* **Excerpted data**:
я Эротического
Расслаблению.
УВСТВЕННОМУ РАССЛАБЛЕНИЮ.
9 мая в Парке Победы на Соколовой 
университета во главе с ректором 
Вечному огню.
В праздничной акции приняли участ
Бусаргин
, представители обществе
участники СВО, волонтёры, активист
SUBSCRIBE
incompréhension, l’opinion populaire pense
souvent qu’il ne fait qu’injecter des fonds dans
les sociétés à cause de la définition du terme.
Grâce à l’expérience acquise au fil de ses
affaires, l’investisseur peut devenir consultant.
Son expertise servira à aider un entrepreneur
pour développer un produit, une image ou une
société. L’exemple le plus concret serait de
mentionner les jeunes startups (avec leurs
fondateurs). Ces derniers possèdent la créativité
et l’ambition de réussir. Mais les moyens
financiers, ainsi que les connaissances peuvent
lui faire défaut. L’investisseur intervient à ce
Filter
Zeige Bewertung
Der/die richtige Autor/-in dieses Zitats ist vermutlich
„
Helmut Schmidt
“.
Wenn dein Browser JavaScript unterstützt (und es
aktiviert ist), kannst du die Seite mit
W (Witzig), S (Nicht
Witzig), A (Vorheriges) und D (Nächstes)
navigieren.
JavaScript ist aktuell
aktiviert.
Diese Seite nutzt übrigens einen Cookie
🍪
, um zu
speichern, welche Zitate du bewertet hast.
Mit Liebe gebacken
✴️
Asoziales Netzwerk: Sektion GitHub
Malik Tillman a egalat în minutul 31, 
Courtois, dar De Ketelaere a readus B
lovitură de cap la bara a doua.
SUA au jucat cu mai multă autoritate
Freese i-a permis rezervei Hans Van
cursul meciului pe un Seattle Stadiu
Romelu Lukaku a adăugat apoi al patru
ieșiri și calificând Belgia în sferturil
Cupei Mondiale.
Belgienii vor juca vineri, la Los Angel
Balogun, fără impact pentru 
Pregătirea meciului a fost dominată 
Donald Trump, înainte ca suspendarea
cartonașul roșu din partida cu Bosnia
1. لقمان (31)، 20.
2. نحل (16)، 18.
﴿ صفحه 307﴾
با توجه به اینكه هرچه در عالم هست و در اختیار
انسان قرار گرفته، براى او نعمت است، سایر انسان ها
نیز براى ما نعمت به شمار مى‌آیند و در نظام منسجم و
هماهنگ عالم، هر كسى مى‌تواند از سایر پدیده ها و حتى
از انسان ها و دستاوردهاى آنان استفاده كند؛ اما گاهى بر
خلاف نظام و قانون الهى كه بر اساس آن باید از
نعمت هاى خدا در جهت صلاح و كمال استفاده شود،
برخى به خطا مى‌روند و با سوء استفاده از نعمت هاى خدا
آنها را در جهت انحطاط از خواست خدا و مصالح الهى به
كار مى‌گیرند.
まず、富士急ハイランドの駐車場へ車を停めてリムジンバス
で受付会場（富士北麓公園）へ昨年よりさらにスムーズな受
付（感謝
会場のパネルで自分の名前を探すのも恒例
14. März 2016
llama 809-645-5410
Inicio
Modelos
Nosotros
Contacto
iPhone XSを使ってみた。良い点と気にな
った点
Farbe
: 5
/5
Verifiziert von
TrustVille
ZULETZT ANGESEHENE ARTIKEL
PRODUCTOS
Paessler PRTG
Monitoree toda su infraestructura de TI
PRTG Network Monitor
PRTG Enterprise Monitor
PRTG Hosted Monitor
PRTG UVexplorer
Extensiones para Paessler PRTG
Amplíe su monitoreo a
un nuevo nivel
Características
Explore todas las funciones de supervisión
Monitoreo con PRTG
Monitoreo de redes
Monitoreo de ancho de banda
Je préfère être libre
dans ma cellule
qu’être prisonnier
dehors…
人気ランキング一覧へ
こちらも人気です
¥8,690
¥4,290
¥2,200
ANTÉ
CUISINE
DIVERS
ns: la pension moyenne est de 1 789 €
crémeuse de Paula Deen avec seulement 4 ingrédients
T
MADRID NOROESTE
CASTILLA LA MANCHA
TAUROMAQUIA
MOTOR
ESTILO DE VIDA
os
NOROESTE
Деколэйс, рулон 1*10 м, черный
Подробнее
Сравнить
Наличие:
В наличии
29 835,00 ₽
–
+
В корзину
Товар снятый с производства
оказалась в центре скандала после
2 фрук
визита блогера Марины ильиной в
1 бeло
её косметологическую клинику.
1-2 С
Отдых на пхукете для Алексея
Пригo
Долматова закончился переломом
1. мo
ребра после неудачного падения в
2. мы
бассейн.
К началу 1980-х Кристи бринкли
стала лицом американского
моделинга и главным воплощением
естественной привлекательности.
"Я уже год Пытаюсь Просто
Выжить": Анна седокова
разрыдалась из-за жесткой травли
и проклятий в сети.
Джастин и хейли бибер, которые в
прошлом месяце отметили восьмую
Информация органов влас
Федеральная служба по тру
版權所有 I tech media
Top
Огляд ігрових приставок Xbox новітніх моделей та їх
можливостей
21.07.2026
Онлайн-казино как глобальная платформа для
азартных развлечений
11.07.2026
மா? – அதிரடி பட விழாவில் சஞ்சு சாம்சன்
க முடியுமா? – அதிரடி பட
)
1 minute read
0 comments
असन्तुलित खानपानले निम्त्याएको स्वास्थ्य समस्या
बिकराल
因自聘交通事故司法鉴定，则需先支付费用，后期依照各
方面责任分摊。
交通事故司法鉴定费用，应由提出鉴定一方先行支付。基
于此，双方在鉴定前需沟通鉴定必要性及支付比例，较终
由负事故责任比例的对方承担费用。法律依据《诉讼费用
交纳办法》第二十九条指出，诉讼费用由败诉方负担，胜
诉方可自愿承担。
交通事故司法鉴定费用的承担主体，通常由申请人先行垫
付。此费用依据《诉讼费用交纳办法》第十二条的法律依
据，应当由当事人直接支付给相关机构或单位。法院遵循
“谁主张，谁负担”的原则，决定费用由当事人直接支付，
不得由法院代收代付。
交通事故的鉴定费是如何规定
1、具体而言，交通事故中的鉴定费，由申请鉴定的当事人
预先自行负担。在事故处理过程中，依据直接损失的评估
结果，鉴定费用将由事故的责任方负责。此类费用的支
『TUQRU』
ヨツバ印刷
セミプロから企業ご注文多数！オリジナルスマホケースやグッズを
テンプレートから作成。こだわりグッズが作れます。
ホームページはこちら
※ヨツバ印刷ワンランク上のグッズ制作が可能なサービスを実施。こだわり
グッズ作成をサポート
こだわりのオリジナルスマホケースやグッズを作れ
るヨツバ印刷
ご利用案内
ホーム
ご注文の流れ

* **Required action**:
Repeat the records word for word, starting at their first line and stopping after the line containing "Son expertise servira à aider un entrepreneur", with that line included.

* **Response for this exercise**:
я Эротического
Расслаблению.
УВСТВЕННОМУ РАССЛАБЛЕНИЮ.
9 мая в Парке Победы на Соколовой 
университета во главе с ректором 
Вечному огню.
В праздничной акции приняли участ
Бусаргин
, представители обществе
участники СВО, волонтёры, активист
SUBSCRIBE
incompréhension, l’opinion populaire pense
souvent qu’il ne fait qu’injecter des fonds dans
les sociétés à cause de la définition du terme.
Grâce à l’expérience acquise au fil de ses
affaires, l’investisseur peut devenir consultant.
Son expertise servira à aider un entrepreneur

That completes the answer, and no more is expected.